In other words, DFID only spends slightly more than the FCO's budget on 'development' work; the rest is spent on activities that are traditionally the purview of foreign policy, or on administration. Furthermore, DFID's budget, only a small part of which goes to what people imagine constitutes aid, is only one part of what is actually counted in the total package of development assistance, what is called in the parlance the Other Official Flows (OOF) that make up how we also support poor countries. Instruments such as foreign direct investment (£25bn a year), export credits (£1bn a year) and bank lending (£4bn a year), all subsidised or in some way underwritten by the state, go to make up foreign aid, including support to Crown Dependencies overseas. And in each of these cases, foreign policy, as much as development policy, determines who gets what.
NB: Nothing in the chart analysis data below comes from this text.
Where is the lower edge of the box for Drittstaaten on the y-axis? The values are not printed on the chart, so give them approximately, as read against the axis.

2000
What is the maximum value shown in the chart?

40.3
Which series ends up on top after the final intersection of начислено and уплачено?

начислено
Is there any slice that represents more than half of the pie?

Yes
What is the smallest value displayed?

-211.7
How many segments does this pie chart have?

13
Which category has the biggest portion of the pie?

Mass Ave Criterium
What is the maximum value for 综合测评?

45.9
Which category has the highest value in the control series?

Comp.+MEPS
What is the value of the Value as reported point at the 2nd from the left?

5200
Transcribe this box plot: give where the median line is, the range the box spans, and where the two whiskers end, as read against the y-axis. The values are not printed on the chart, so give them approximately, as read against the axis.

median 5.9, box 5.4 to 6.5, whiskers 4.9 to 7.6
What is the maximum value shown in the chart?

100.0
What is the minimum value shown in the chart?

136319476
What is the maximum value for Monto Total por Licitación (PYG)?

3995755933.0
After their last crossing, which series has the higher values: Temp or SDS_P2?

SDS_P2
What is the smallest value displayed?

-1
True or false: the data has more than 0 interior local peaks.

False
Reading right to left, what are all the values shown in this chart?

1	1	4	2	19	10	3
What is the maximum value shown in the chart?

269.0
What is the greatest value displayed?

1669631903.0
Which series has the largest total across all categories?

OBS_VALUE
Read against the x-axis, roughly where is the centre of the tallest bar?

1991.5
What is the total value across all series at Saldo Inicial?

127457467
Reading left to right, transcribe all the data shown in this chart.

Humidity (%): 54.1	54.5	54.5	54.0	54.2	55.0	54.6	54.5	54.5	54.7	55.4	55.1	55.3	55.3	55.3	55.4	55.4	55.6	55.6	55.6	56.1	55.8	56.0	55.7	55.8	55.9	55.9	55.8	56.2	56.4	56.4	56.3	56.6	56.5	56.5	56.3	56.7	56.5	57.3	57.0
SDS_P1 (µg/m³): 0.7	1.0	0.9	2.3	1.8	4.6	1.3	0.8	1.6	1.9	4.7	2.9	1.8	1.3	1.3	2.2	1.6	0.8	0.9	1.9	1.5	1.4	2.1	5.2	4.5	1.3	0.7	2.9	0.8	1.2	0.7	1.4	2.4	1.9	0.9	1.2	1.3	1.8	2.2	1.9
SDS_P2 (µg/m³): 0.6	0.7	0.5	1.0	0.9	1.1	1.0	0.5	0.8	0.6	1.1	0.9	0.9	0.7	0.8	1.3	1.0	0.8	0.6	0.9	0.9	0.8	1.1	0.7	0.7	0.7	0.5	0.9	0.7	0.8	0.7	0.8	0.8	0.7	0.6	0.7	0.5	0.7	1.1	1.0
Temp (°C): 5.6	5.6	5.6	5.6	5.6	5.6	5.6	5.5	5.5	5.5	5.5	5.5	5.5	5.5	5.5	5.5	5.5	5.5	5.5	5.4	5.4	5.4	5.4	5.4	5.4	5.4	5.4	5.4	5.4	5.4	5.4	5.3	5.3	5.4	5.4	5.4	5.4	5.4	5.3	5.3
Thomas Piketty's already totemic Capital in the 21st Century makes the important point that while the advanced economies have vast foreign holdings, they are now so interconnected that they, counter-intuitively, have close to zero net foreign assets. That is, although Britain has many large companies that have holdings around the world, it is also a very attractive place to invest which mostly balances these out.

So, the reason that OOF dwarfs ODA, and especially the minority of DFID's budget that goes to direct budgetary support, is because it is protecting these foreign assets, and most importantly oiling the wheels of international capital management, which is of prime concern. It is this interconnectedness that governments are keen to protect, and it is for this reason that I say these functions belong more within the purview of the Foreign Office than DFID (they are actually split between several more departments too; but it is the Foreign Office that should be the ring-master.)

If we are to have a global foreign policy, and maintain global influence (our 'soft' institutions such as the BBC, monarchy and City of London suggest we can) then we need the tools to match. Subjugating our foreign policy to aid policy for half of the world's population is not only patronising, it is increasingly wrong about our place in the world. A situation where DFID essentially becomes the political wing of British NGOs should be as much of concern to liberals and internationalists - those who typically stand up for DFID - as the Ministry of Defence becoming the political wing of BAe.

This country needs a foreign policy, but increasingly it has two. One is NATO summits, and conference calls with the White House: a global player, but whose star is on the wane. The other is as a self-declared aid superpower. DFID appears as a new Colonial Office whose role is to manage relations with poor countries through the medium of ODA. This has effectively pigeon-holed half of the world's countries (and the one's getting richer too) as countries that we do things to and where foreign policy is second to aid policy.

As an ambitious politician in Africa or Asia, who would you rather speak to on the phone: the aid representative whose help you increasingly can do without, or the foreign minister who will respect your appropriate diplomatic rank and whose national interests (and yours) will be discussed plainly? Disbanding DFID and giving the Foreign Office its mojo back may actually be a better way to engage with the rest of the world, both rich and poor.